■ The problem
Return exactly the lines of the records below, starting at the line that contains "camera: 20 degrees left, 15 degrees up" and ending at the line that contains "turquoise cap [612,325,660,365]", with both of those lines kept.

■ Source material

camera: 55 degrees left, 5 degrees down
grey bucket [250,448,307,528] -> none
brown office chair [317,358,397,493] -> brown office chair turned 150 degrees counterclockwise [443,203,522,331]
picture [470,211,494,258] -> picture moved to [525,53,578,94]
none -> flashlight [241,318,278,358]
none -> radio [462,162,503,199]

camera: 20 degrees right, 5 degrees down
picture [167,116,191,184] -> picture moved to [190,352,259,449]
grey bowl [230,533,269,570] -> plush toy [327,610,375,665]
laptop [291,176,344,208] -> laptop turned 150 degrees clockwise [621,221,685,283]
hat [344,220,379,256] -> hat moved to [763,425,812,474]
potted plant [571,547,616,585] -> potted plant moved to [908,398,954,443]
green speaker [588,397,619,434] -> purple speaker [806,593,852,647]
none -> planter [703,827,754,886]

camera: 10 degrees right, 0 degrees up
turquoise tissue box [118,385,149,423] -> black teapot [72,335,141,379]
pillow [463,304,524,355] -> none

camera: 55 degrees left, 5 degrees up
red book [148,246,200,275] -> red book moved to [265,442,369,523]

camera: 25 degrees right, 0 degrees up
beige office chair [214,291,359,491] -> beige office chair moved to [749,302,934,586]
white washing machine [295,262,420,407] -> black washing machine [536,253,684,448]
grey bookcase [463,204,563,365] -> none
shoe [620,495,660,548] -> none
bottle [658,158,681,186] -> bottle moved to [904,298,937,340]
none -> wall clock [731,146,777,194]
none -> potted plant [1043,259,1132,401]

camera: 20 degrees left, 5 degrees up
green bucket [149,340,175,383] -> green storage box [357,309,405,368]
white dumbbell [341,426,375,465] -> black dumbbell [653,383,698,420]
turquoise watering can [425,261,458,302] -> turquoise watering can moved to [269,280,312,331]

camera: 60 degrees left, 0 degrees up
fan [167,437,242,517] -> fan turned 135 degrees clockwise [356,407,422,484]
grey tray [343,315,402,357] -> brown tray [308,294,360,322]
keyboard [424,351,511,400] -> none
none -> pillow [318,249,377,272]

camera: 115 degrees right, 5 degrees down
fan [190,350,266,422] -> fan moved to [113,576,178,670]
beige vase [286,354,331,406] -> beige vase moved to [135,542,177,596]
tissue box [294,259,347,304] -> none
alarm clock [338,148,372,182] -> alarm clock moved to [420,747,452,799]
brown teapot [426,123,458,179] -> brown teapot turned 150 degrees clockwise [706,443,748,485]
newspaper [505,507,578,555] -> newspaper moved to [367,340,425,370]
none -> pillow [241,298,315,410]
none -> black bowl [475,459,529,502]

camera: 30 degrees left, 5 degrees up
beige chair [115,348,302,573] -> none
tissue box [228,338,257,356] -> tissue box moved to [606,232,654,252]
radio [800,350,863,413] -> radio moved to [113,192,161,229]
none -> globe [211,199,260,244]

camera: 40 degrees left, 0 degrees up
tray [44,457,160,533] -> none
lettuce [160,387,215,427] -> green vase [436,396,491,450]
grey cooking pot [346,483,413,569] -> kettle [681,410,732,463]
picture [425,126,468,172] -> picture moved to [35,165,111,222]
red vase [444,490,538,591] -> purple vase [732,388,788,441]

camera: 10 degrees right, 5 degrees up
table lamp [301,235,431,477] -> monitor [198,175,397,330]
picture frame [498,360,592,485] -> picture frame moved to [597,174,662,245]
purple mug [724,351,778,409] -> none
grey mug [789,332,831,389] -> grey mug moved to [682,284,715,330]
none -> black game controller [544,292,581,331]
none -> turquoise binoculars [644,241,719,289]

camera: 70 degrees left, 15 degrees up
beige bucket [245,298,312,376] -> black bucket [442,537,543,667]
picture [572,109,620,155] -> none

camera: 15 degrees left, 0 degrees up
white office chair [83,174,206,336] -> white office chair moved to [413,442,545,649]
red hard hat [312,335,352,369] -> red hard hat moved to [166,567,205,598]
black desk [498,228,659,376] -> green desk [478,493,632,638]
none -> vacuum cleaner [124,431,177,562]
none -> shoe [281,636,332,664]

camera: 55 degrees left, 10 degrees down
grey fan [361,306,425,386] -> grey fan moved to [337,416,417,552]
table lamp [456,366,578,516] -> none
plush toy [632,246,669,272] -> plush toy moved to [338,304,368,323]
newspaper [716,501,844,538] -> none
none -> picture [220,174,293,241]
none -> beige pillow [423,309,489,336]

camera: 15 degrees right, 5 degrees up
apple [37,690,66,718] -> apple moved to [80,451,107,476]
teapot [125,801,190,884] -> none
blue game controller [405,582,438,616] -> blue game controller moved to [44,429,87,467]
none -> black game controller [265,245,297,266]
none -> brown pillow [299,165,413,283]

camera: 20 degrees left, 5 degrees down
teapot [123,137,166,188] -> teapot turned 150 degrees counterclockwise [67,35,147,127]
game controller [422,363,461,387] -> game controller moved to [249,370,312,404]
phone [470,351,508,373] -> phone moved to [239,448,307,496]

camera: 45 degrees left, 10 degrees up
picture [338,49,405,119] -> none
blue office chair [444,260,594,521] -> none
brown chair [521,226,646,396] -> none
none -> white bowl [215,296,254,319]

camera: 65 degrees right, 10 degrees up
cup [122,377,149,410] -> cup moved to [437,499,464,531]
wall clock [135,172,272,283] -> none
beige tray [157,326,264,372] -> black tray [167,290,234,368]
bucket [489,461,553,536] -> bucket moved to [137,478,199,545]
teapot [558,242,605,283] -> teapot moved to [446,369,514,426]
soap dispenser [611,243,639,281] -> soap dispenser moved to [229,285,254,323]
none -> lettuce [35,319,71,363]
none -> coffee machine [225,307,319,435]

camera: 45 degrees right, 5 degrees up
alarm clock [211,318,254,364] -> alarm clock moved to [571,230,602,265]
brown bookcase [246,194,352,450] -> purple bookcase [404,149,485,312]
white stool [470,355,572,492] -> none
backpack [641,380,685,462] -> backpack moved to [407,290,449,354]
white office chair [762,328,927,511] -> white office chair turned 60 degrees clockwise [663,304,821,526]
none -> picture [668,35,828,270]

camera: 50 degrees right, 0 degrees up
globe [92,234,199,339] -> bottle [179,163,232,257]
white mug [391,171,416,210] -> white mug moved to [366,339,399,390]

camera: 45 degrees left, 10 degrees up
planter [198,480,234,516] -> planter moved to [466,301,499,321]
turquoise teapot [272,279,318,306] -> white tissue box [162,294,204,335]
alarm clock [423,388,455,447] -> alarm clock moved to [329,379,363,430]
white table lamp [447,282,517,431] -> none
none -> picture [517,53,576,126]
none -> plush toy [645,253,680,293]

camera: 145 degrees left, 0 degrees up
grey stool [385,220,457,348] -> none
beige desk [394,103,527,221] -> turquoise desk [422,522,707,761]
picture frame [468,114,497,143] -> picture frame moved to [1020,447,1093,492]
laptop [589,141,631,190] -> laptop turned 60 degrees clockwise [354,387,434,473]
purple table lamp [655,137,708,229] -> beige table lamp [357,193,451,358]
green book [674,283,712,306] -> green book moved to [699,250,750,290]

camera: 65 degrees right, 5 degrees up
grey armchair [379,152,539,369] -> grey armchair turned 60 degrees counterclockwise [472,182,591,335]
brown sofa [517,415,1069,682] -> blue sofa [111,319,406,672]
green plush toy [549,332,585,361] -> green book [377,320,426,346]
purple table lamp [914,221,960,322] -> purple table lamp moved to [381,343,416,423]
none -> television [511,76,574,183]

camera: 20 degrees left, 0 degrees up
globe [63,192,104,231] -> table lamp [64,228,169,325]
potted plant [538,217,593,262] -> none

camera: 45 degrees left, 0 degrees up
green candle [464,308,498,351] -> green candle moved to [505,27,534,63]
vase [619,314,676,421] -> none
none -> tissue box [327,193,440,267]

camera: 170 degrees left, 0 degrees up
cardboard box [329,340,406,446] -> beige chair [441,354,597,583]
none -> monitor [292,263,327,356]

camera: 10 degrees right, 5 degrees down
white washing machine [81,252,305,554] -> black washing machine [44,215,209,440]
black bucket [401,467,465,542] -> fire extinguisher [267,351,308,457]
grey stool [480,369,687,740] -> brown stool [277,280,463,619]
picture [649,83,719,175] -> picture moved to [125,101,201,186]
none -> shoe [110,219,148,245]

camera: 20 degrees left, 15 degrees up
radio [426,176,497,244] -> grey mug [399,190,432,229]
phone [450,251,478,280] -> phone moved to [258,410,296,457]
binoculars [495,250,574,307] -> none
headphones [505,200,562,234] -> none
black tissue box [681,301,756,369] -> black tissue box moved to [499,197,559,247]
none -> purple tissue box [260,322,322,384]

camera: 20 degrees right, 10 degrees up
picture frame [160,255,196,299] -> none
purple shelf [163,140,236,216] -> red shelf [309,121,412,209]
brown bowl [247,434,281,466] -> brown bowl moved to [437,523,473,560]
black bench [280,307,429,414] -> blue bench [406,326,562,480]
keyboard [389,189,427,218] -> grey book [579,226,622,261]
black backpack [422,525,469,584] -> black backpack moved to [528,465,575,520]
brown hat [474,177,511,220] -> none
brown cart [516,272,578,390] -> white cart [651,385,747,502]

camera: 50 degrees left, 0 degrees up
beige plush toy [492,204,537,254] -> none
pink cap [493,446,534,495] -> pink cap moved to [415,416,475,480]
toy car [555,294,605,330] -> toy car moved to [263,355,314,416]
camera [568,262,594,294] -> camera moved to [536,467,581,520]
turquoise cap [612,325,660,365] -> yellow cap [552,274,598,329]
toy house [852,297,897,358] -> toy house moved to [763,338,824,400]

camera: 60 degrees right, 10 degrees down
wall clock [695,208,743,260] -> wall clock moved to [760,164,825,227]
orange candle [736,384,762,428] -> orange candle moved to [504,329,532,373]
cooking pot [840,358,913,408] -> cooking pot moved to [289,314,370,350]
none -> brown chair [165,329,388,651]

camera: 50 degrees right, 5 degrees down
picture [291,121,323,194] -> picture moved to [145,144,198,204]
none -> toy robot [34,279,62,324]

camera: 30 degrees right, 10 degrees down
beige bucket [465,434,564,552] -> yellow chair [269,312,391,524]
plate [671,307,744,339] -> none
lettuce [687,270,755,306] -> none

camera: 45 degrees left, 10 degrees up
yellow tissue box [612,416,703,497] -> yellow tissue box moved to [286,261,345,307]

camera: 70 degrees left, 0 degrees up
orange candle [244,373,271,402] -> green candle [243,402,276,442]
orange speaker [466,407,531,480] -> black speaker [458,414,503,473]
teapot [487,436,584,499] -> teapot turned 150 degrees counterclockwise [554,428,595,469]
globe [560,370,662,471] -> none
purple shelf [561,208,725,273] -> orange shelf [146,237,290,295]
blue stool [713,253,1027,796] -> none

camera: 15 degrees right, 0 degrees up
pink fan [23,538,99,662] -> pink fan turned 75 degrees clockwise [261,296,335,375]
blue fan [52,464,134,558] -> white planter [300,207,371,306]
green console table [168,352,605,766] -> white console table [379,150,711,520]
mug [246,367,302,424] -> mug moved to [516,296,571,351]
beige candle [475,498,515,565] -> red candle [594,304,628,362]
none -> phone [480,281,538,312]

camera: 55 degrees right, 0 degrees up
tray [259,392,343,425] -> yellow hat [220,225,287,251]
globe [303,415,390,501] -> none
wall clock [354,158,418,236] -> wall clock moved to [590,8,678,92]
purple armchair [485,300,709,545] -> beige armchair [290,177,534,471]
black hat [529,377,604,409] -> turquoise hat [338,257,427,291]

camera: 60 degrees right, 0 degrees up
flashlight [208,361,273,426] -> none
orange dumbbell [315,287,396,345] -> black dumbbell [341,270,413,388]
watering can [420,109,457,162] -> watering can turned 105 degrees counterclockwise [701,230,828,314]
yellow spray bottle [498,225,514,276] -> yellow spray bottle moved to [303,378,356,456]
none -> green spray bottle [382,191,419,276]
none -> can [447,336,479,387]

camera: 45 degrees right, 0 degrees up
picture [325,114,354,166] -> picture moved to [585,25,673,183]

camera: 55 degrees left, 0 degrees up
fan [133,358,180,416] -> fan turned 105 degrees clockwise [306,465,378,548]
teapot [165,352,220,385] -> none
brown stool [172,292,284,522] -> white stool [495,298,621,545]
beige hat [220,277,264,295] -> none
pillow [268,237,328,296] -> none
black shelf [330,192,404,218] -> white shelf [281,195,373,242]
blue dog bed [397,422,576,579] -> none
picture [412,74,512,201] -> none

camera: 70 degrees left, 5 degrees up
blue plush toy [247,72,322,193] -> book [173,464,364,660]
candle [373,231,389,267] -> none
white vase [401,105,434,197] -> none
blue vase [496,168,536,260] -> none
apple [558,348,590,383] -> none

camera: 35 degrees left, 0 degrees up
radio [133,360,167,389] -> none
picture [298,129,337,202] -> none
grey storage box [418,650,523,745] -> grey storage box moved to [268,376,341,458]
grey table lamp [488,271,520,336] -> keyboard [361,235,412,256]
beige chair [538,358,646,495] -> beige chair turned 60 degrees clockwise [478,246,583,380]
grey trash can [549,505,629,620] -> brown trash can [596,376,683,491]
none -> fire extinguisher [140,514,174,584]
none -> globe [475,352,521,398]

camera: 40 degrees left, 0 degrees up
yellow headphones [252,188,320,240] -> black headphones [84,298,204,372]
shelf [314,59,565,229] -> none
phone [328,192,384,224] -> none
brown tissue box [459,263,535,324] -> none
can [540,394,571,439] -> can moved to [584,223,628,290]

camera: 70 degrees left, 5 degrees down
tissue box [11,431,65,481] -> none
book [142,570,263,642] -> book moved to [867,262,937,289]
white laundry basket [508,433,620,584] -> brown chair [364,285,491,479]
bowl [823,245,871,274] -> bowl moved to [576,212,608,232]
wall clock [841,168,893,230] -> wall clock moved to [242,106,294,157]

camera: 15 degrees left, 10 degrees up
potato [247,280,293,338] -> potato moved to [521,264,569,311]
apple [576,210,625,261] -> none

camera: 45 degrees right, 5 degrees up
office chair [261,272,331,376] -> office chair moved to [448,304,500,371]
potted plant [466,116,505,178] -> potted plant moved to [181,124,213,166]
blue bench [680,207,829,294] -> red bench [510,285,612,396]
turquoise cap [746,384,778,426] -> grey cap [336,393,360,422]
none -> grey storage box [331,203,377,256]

■ Task answer
camera: 20 degrees left, 15 degrees up
radio [426,176,497,244] -> grey mug [399,190,432,229]
phone [450,251,478,280] -> phone moved to [258,410,296,457]
binoculars [495,250,574,307] -> none
headphones [505,200,562,234] -> none
black tissue box [681,301,756,369] -> black tissue box moved to [499,197,559,247]
none -> purple tissue box [260,322,322,384]

camera: 20 degrees right, 10 degrees up
picture frame [160,255,196,299] -> none
purple shelf [163,140,236,216] -> red shelf [309,121,412,209]
brown bowl [247,434,281,466] -> brown bowl moved to [437,523,473,560]
black bench [280,307,429,414] -> blue bench [406,326,562,480]
keyboard [389,189,427,218] -> grey book [579,226,622,261]
black backpack [422,525,469,584] -> black backpack moved to [528,465,575,520]
brown hat [474,177,511,220] -> none
brown cart [516,272,578,390] -> white cart [651,385,747,502]

camera: 50 degrees left, 0 degrees up
beige plush toy [492,204,537,254] -> none
pink cap [493,446,534,495] -> pink cap moved to [415,416,475,480]
toy car [555,294,605,330] -> toy car moved to [263,355,314,416]
camera [568,262,594,294] -> camera moved to [536,467,581,520]
turquoise cap [612,325,660,365] -> yellow cap [552,274,598,329]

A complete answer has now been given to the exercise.